§ **Work instruction**
Can you print the data exactly and leave out each image?

Saved data entries:

------

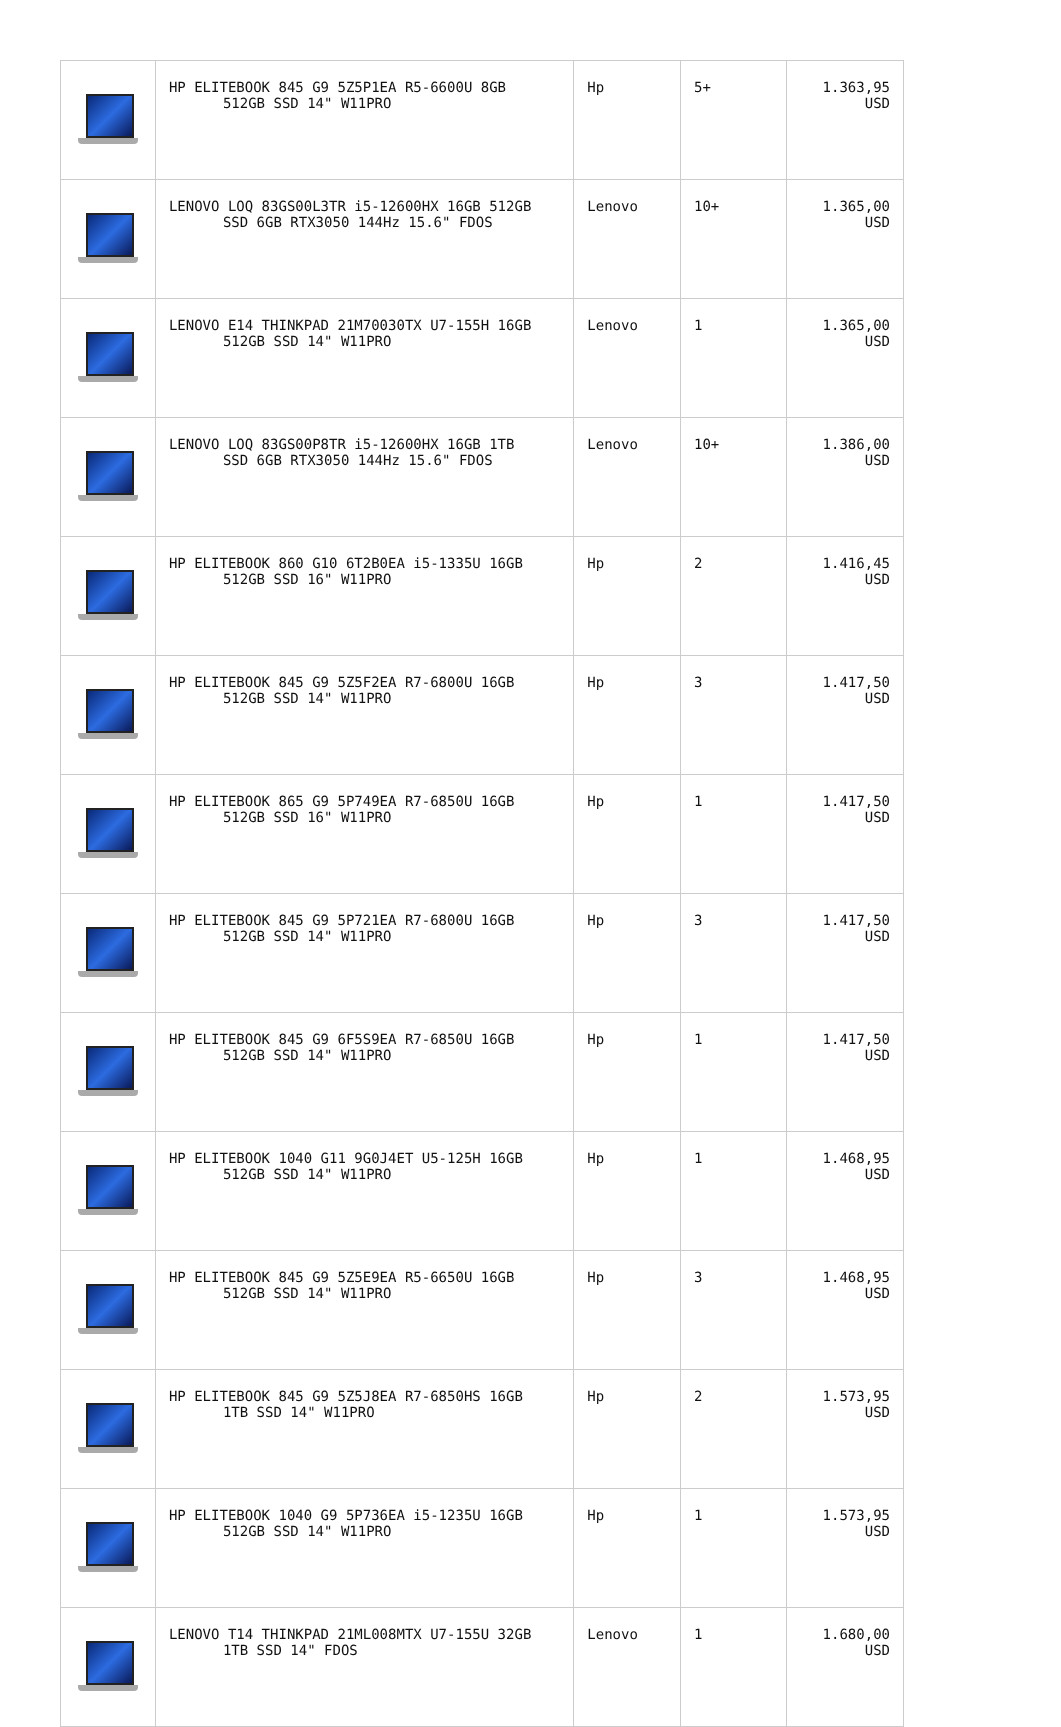| | HP ELITEBOOK 845 G9 5Z5P1EA R5-6600U 8GB 512GB SSD 14" W11PRO | Hp | 5+ | 1.363,95 USD |
| | LENOVO LOQ 83GS00L3TR i5-12600HX 16GB 512GB SSD 6GB RTX3050 144Hz 15.6" FDOS | Lenovo | 10+ | 1.365,00 USD |
| | LENOVO E14 THINKPAD 21M70030TX U7-155H 16GB 512GB SSD 14" W11PRO | Lenovo | 1 | 1.365,00 USD |
| | LENOVO LOQ 83GS00P8TR i5-12600HX 16GB 1TB SSD 6GB RTX3050 144Hz 15.6" FDOS | Lenovo | 10+ | 1.386,00 USD |
| | HP ELITEBOOK 860 G10 6T2B0EA i5-1335U 16GB 512GB SSD 16" W11PRO | Hp | 2 | 1.416,45 USD |
| | HP ELITEBOOK 845 G9 5Z5F2EA R7-6800U 16GB 512GB SSD 14" W11PRO | Hp | 3 | 1.417,50 USD |
| | HP ELITEBOOK 865 G9 5P749EA R7-6850U 16GB 512GB SSD 16" W11PRO | Hp | 1 | 1.417,50 USD |
| | HP ELITEBOOK 845 G9 5P721EA R7-6800U 16GB 512GB SSD 14" W11PRO | Hp | 3 | 1.417,50 USD |
| | HP ELITEBOOK 845 G9 6F5S9EA R7-6850U 16GB 512GB SSD 14" W11PRO | Hp | 1 | 1.417,50 USD |
| | HP ELITEBOOK 1040 G11 9G0J4ET U5-125H 16GB 512GB SSD 14" W11PRO | Hp | 1 | 1.468,95 USD |
| | HP ELITEBOOK 845 G9 5Z5E9EA R5-6650U 16GB 512GB SSD 14" W11PRO | Hp | 3 | 1.468,95 USD |
| | HP ELITEBOOK 845 G9 5Z5J8EA R7-6850HS 16GB 1TB SSD 14" W11PRO | Hp | 2 | 1.573,95 USD |
| | HP ELITEBOOK 1040 G9 5P736EA i5-1235U 16GB 512GB SSD 14" W11PRO | Hp | 1 | 1.573,95 USD |
| | LENOVO T14 THINKPAD 21ML008MTX U7-155U 32GB 1TB SSD 14" FDOS | Lenovo | 1 | 1.680,00 USD |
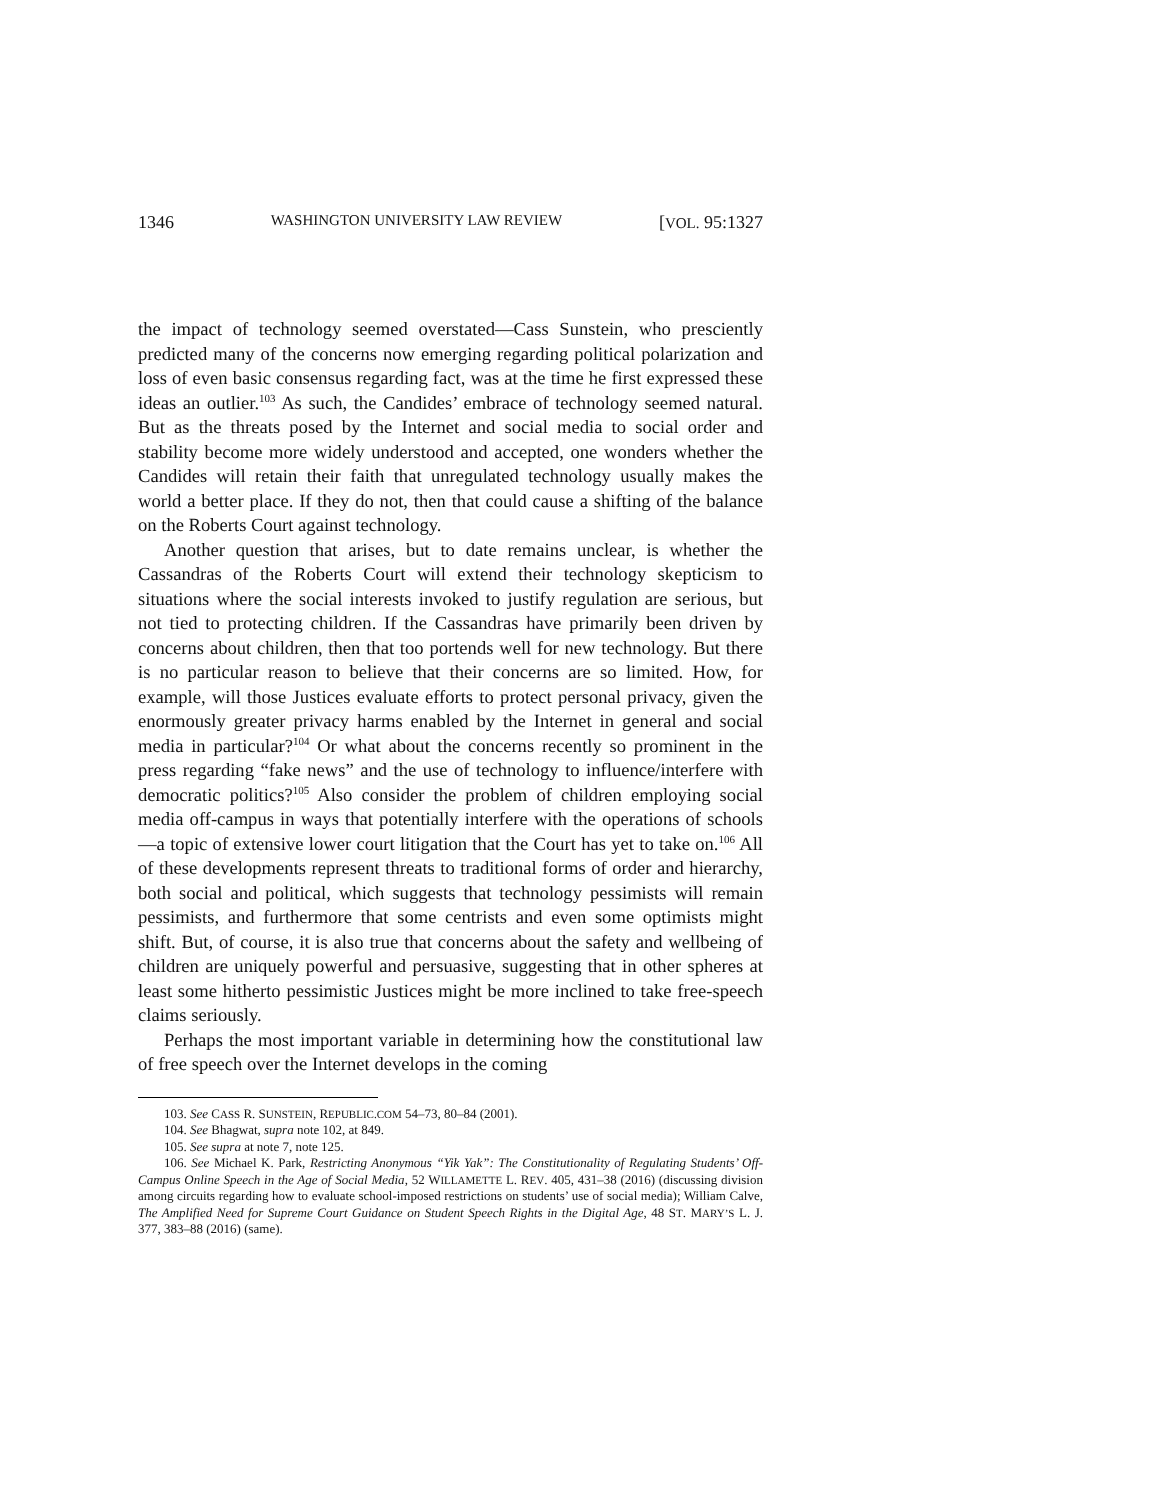1346 WASHINGTON UNIVERSITY LAW REVIEW [VOL. 95:1327
the impact of technology seemed overstated—Cass Sunstein, who presciently predicted many of the concerns now emerging regarding political polarization and loss of even basic consensus regarding fact, was at the time he first expressed these ideas an outlier.<sup>103</sup> As such, the Candides’ embrace of technology seemed natural. But as the threats posed by the Internet and social media to social order and stability become more widely understood and accepted, one wonders whether the Candides will retain their faith that unregulated technology usually makes the world a better place. If they do not, then that could cause a shifting of the balance on the Roberts Court against technology.
Another question that arises, but to date remains unclear, is whether the Cassandras of the Roberts Court will extend their technology skepticism to situations where the social interests invoked to justify regulation are serious, but not tied to protecting children. If the Cassandras have primarily been driven by concerns about children, then that too portends well for new technology. But there is no particular reason to believe that their concerns are so limited. How, for example, will those Justices evaluate efforts to protect personal privacy, given the enormously greater privacy harms enabled by the Internet in general and social media in particular?<sup>104</sup> Or what about the concerns recently so prominent in the press regarding “fake news” and the use of technology to influence/interfere with democratic politics?<sup>105</sup> Also consider the problem of children employing social media off-campus in ways that potentially interfere with the operations of schools—a topic of extensive lower court litigation that the Court has yet to take on.<sup>106</sup> All of these developments represent threats to traditional forms of order and hierarchy, both social and political, which suggests that technology pessimists will remain pessimists, and furthermore that some centrists and even some optimists might shift. But, of course, it is also true that concerns about the safety and wellbeing of children are uniquely powerful and persuasive, suggesting that in other spheres at least some hitherto pessimistic Justices might be more inclined to take free-speech claims seriously.
Perhaps the most important variable in determining how the constitutional law of free speech over the Internet develops in the coming
103. See CASS R. SUNSTEIN, REPUBLIC.COM 54–73, 80–84 (2001).
104. See Bhagwat, supra note 102, at 849.
105. See supra at note 7, note 125.
106. See Michael K. Park, Restricting Anonymous “Yik Yak”: The Constitutionality of Regulating Students’ Off-Campus Online Speech in the Age of Social Media, 52 WILLAMETTE L. REV. 405, 431–38 (2016) (discussing division among circuits regarding how to evaluate school-imposed restrictions on students’ use of social media); William Calve, The Amplified Need for Supreme Court Guidance on Student Speech Rights in the Digital Age, 48 ST. MARY’S L. J. 377, 383–88 (2016) (same).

------

§ **Written solution**
| | HP ELITEBOOK 845 G9 5Z5P1EA R5-6600U 8GB 512GB SSD 14" W11PRO | Hp | 5+ | 1.363,95 USD |
| | LENOVO LOQ 83GS00L3TR i5-12600HX 16GB 512GB SSD 6GB RTX3050 144Hz 15.6" FDOS | Lenovo | 10+ | 1.365,00 USD |
| | LENOVO E14 THINKPAD 21M70030TX U7-155H 16GB 512GB SSD 14" W11PRO | Lenovo | 1 | 1.365,00 USD |
| | LENOVO LOQ 83GS00P8TR i5-12600HX 16GB 1TB SSD 6GB RTX3050 144Hz 15.6" FDOS | Lenovo | 10+ | 1.386,00 USD |
| | HP ELITEBOOK 860 G10 6T2B0EA i5-1335U 16GB 512GB SSD 16" W11PRO | Hp | 2 | 1.416,45 USD |
| | HP ELITEBOOK 845 G9 5Z5F2EA R7-6800U 16GB 512GB SSD 14" W11PRO | Hp | 3 | 1.417,50 USD |
| | HP ELITEBOOK 865 G9 5P749EA R7-6850U 16GB 512GB SSD 16" W11PRO | Hp | 1 | 1.417,50 USD |
| | HP ELITEBOOK 845 G9 5P721EA R7-6800U 16GB 512GB SSD 14" W11PRO | Hp | 3 | 1.417,50 USD |
| | HP ELITEBOOK 845 G9 6F5S9EA R7-6850U 16GB 512GB SSD 14" W11PRO | Hp | 1 | 1.417,50 USD |
| | HP ELITEBOOK 1040 G11 9G0J4ET U5-125H 16GB 512GB SSD 14" W11PRO | Hp | 1 | 1.468,95 USD |
| | HP ELITEBOOK 845 G9 5Z5E9EA R5-6650U 16GB 512GB SSD 14" W11PRO | Hp | 3 | 1.468,95 USD |
| | HP ELITEBOOK 845 G9 5Z5J8EA R7-6850HS 16GB 1TB SSD 14" W11PRO | Hp | 2 | 1.573,95 USD |
| | HP ELITEBOOK 1040 G9 5P736EA i5-1235U 16GB 512GB SSD 14" W11PRO | Hp | 1 | 1.573,95 USD |
| | LENOVO T14 THINKPAD 21ML008MTX U7-155U 32GB 1TB SSD 14" FDOS | Lenovo | 1 | 1.680,00 USD |
1346 WASHINGTON UNIVERSITY LAW REVIEW [VOL. 95:1327
the impact of technology seemed overstated—Cass Sunstein, who presciently predicted many of the concerns now emerging regarding political polarization and loss of even basic consensus regarding fact, was at the time he first expressed these ideas an outlier.<sup>103</sup> As such, the Candides’ embrace of technology seemed natural. But as the threats posed by the Internet and social media to social order and stability become more widely understood and accepted, one wonders whether the Candides will retain their faith that unregulated technology usually makes the world a better place. If they do not, then that could cause a shifting of the balance on the Roberts Court against technology.
Another question that arises, but to date remains unclear, is whether the Cassandras of the Roberts Court will extend their technology skepticism to situations where the social interests invoked to justify regulation are serious, but not tied to protecting children. If the Cassandras have primarily been driven by concerns about children, then that too portends well for new technology. But there is no particular reason to believe that their concerns are so limited. How, for example, will those Justices evaluate efforts to protect personal privacy, given the enormously greater privacy harms enabled by the Internet in general and social media in particular?<sup>104</sup> Or what about the concerns recently so prominent in the press regarding “fake news” and the use of technology to influence/interfere with democratic politics?<sup>105</sup> Also consider the problem of children employing social media off-campus in ways that potentially interfere with the operations of schools—a topic of extensive lower court litigation that the Court has yet to take on.<sup>106</sup> All of these developments represent threats to traditional forms of order and hierarchy, both social and political, which suggests that technology pessimists will remain pessimists, and furthermore that some centrists and even some optimists might shift. But, of course, it is also true that concerns about the safety and wellbeing of children are uniquely powerful and persuasive, suggesting that in other spheres at least some hitherto pessimistic Justices might be more inclined to take free-speech claims seriously.
Perhaps the most important variable in determining how the constitutional law of free speech over the Internet develops in the coming
103. See CASS R. SUNSTEIN, REPUBLIC.COM 54–73, 80–84 (2001).
104. See Bhagwat, supra note 102, at 849.
105. See supra at note 7, note 125.
106. See Michael K. Park, Restricting Anonymous “Yik Yak”: The Constitutionality of Regulating Students’ Off-Campus Online Speech in the Age of Social Media, 52 WILLAMETTE L. REV. 405, 431–38 (2016) (discussing division among circuits regarding how to evaluate school-imposed restrictions on students’ use of social media); William Calve, The Amplified Need for Supreme Court Guidance on Student Speech Rights in the Digital Age, 48 ST. MARY’S L. J. 377, 383–88 (2016) (same).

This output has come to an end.